Mehr als 20.000 Menschen hatten am Samstag in Kassel gegen die Coronamaßnahmen demonstriert, viele Teilnehmerinnen und Teilnehmer trugen keinen Mund-Nasen-Schutz, hielten keinen Abstand. Die Lage eskalierte, es gab Angriffe auf Journalisten und Polizisten.

Vor diesem Hintergrund erschien zwei Tage später eine Instagram-Story von Nena, die sich als eindeutige Solidarisierung mit den Demonstranten deuten lässt. Auf mehreren aufeinanderfolgenden Bildern der Demonstration schrieb die Sängerin »Danke Kassel«, versehen mit einem Herzsymbol. Zudem dankte sie unter anderem Xavier Naidoo für die Musik; unterlegt waren die Bilder von einem neuen Song des Sängers, der zuletzt immer wieder im Zusammenhang mit Verschwörungsmythen und umstrittenen Äußerungen zur Coronapandemie auftauchte.

Nena erklärte in dem sozialen Netzwerk mit Hinblick auf die Diskussion über mögliche Alltagserleichterungen für Geimpfte bereits im Februar, dass es bei ihren Konzerten »auch weiterhin keine Zweiklassengesellschaft« geben werde: »Ob du dich impfen lässt oder nicht, ist ganz allein DEINE Entscheidung und muss von jedem respektiert werden.«

Nena hatte bereits im vergangenen Jahr mit einem rätselhaften Post auf Instagram Diskussionen ausgelöst. »Ich habe meinen tiefen Glauben an Gott. Daher kommt mein Vertrauen ins Leben. Und ich habe meinen gesunden Menschenverstand, der die Informationen und die Panikmache, die von außen auf uns einströmen, in alle Einzelteile zerlegt«, schrieb sie im Oktober. So sei es ihr möglich, sich »nicht hypnotisiert von Angst in die Dunkelheit ziehen zu lassen«.

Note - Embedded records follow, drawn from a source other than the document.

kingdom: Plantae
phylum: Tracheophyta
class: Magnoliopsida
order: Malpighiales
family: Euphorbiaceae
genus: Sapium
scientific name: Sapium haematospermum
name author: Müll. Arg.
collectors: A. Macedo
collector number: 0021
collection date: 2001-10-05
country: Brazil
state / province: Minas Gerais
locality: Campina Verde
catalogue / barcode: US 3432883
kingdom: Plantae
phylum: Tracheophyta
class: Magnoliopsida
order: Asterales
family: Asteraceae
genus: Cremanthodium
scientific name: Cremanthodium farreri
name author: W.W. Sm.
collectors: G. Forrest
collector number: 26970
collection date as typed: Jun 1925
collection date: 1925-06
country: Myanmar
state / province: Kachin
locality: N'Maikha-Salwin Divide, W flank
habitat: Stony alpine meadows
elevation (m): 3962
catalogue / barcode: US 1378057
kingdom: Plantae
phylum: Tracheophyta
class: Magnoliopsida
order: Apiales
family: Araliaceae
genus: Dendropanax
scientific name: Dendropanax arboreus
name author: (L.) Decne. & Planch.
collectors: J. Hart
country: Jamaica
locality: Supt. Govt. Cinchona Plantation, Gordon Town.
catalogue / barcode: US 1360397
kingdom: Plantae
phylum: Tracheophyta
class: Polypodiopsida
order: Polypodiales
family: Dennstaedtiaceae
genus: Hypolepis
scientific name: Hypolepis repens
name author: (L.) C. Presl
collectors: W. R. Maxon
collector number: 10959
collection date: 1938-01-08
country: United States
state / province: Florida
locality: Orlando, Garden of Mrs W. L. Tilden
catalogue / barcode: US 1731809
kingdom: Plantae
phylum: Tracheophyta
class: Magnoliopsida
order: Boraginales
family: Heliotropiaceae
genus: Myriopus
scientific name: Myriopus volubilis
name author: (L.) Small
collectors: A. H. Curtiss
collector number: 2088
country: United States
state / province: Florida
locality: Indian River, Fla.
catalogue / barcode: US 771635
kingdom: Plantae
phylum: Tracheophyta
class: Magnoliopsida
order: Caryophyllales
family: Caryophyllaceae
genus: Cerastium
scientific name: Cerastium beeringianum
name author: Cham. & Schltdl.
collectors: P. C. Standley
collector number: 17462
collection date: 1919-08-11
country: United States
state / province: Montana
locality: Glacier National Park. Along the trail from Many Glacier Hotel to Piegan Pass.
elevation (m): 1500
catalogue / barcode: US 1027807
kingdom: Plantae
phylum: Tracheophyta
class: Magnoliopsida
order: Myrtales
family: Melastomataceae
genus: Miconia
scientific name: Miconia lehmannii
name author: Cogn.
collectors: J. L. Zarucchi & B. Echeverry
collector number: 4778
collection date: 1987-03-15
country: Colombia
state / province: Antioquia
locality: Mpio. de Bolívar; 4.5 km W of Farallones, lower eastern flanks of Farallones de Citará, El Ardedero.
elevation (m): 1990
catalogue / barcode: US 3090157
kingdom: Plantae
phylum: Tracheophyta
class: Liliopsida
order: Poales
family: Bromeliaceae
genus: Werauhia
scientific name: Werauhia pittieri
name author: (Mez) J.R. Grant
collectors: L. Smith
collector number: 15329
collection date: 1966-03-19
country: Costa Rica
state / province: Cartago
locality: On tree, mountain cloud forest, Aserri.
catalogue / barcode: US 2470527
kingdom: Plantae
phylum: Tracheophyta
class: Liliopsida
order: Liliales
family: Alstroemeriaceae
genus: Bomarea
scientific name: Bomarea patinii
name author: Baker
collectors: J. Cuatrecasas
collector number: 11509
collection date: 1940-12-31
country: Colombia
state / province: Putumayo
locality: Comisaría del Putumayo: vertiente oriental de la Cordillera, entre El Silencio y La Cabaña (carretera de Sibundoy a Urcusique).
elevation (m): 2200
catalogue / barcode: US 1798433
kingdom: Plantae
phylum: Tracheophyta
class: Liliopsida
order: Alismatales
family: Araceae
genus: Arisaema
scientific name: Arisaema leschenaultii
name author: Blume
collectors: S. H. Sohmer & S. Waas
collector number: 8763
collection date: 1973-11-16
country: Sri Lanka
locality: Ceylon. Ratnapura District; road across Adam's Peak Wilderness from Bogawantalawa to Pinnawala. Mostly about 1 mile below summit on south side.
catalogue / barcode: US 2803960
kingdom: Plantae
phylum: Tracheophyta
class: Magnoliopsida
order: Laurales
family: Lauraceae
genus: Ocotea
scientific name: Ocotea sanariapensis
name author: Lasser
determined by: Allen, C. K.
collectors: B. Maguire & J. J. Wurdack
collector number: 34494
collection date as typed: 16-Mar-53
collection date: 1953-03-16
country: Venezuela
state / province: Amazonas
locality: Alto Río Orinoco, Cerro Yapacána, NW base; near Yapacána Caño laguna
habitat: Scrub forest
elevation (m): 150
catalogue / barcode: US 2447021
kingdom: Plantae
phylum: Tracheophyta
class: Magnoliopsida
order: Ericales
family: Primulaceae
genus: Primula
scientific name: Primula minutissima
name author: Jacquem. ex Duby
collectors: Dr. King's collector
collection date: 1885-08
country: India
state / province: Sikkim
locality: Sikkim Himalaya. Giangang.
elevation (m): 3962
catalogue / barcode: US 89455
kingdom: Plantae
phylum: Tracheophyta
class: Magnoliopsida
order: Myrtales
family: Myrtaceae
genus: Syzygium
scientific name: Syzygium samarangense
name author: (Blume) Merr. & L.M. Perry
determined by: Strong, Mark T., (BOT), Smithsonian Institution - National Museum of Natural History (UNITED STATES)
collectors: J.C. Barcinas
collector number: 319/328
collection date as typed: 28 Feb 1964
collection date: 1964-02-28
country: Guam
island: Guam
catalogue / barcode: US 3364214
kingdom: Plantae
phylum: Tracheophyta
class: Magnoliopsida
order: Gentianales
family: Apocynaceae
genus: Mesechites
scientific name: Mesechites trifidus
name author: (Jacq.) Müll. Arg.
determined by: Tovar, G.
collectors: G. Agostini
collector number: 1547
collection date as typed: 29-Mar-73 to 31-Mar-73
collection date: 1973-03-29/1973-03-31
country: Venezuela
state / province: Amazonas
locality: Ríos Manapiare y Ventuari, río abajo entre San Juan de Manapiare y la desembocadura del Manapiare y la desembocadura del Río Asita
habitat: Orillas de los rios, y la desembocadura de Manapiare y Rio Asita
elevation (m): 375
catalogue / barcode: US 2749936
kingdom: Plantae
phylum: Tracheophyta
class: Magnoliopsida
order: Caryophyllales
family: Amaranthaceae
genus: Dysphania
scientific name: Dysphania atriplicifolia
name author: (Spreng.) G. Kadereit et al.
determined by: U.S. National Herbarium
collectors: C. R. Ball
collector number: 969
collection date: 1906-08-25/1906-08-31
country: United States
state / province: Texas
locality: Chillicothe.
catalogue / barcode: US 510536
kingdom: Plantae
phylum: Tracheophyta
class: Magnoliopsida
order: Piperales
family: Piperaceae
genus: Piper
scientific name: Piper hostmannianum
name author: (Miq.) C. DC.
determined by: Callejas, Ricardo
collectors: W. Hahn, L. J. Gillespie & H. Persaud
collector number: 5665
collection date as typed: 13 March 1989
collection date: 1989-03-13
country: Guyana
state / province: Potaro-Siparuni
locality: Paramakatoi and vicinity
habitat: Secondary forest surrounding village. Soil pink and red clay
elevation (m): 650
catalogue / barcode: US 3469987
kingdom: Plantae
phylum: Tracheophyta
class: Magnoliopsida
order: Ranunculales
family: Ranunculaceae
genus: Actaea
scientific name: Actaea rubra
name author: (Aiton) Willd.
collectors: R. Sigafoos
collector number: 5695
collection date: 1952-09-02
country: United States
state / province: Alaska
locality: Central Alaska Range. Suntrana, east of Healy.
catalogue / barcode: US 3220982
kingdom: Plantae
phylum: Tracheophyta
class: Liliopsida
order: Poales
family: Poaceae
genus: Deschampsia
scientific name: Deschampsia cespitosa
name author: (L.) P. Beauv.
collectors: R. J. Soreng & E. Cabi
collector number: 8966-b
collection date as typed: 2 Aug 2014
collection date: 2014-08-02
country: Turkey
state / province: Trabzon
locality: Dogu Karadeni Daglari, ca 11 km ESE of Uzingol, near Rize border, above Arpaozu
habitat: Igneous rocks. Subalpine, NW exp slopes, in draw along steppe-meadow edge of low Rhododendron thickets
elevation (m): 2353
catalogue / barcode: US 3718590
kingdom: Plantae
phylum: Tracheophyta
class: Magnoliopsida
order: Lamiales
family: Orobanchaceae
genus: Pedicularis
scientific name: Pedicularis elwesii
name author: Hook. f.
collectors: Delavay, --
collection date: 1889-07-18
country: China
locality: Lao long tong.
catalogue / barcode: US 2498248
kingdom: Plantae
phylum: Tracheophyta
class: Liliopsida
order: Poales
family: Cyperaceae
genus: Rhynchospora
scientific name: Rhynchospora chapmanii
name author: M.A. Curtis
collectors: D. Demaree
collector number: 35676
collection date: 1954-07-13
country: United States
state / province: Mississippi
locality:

Als Coronaleugnerin aber wollte sie damals nicht verstanden werden. »Sie stellt sich auf keine Seite, sondern hat eine Meinung und Gefühle, denen sie in erster Linie in ihrer Musik Ausdruck verleiht«, zitierte die »Bild« damals das Management der Sängerin.

Ob sich ihre Aussagen und Aufforderungen auf Corona, das Leben oder doch nur auf ihr neues Album mit dem Titel »Licht« bezogen, ließen die Beteiligten damals offen.